所定外労働の制限 (残業免除) の対象となる子の年齢を小学校就学前まで(現行は3歳未満) 拡大する。

・育児休業の取得状況の公表義務の拡大

常時雇用する労働者が1,000人超の事業主には男性労働者の育児休業等の取得状況を年1回公表することが義務付けられているところ、300人超の事業主に拡大する。

・介護離職防止のための仕事と介護の両立支援制度の強化等

介護に直面した旨の申出をした労働者に対して、事業主が介護休業や介護両立支援制度等に関する事項の周知と利用の意向確認を個別に行うことを義務付ける。

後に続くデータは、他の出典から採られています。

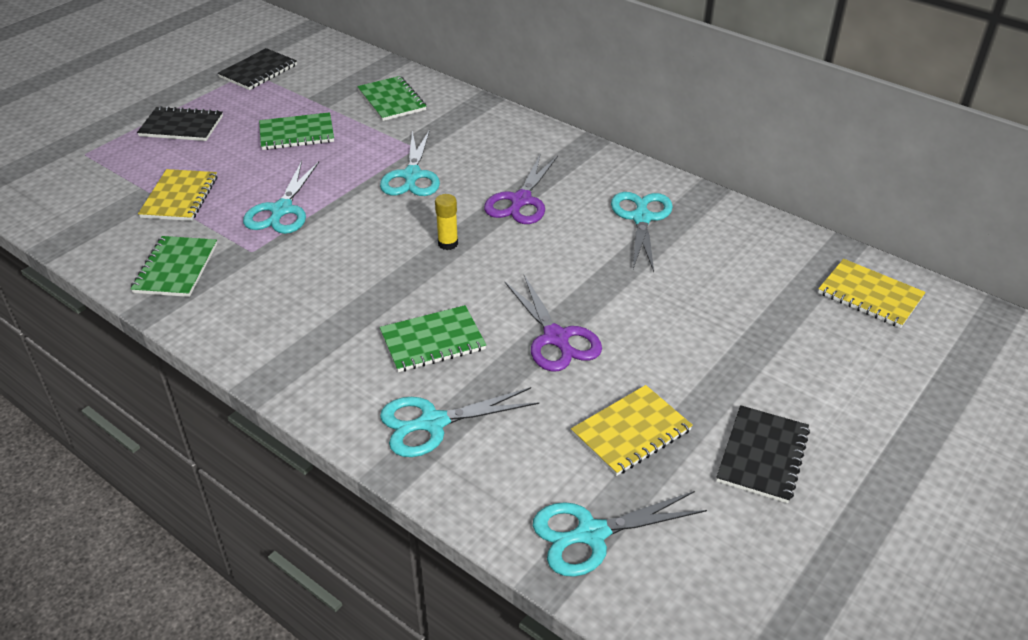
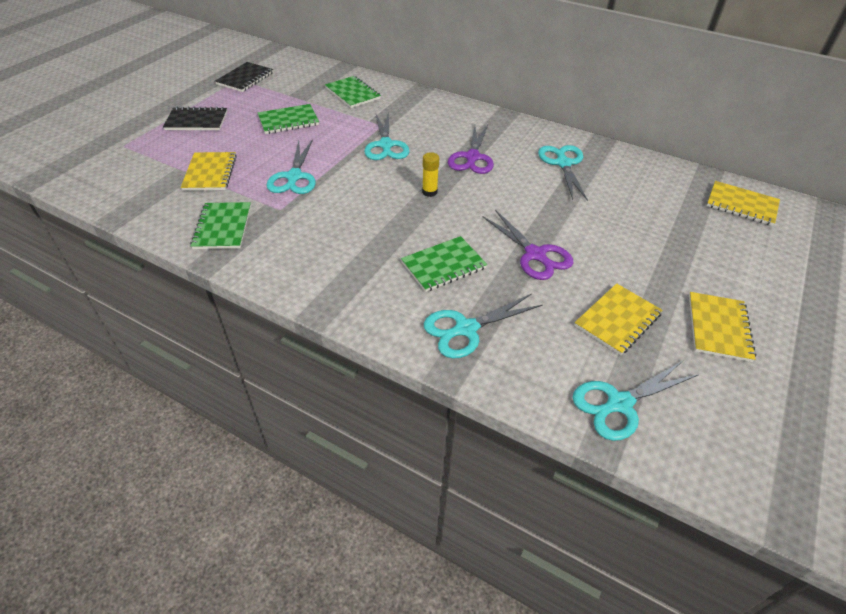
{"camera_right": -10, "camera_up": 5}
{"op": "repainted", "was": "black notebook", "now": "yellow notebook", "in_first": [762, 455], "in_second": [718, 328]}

介護に直面する前の早い段階(40歳等)で、労働者等への介護休業や介護両立支援制度等に関する早期の情報提供や、雇用環境の整備(労働者への研修等)を事業主に義務付ける。

・次世代法に基づく一般事業主行動計画に関する見直し

次世代法に基づく一般事業主行動計画の策定時に、育児休業等の取得や労働時間に係る状況把握・数値目標の設定を事業主に義務付ける。

「年金関係」

・国民年金保険料の改定

令和7年度の保険料額は17,510円。

・年金額の改定

令和7年度の年金額(月額)は、昭和31年4月1日以前生まれの者は69,108円(老齢基礎年金(満額):1人分)、昭和31年4月2日以降生まれの者は69,308円(老齢基礎年金(満額):1人分)。
※年金額は、賃金や物価の変動に応じて毎年度改定を行う仕組みとなっており、令和7年度の年金額は、令和6年度から1.9%の引上げとなる。

・年金生活者支援給付金額の改定

公的年金等の収入金額とその他の所得との合計額が一定額以下の者への生活支援のための年金生活者の給付金について令和7年度の給付基準額は5,450円(月額)。
※給付基準額は、物価の変動に応じて毎年度改定を行う仕組みとなっており、令和7年度の給付基準額は、令和6年度から2.7%の引上げとなる。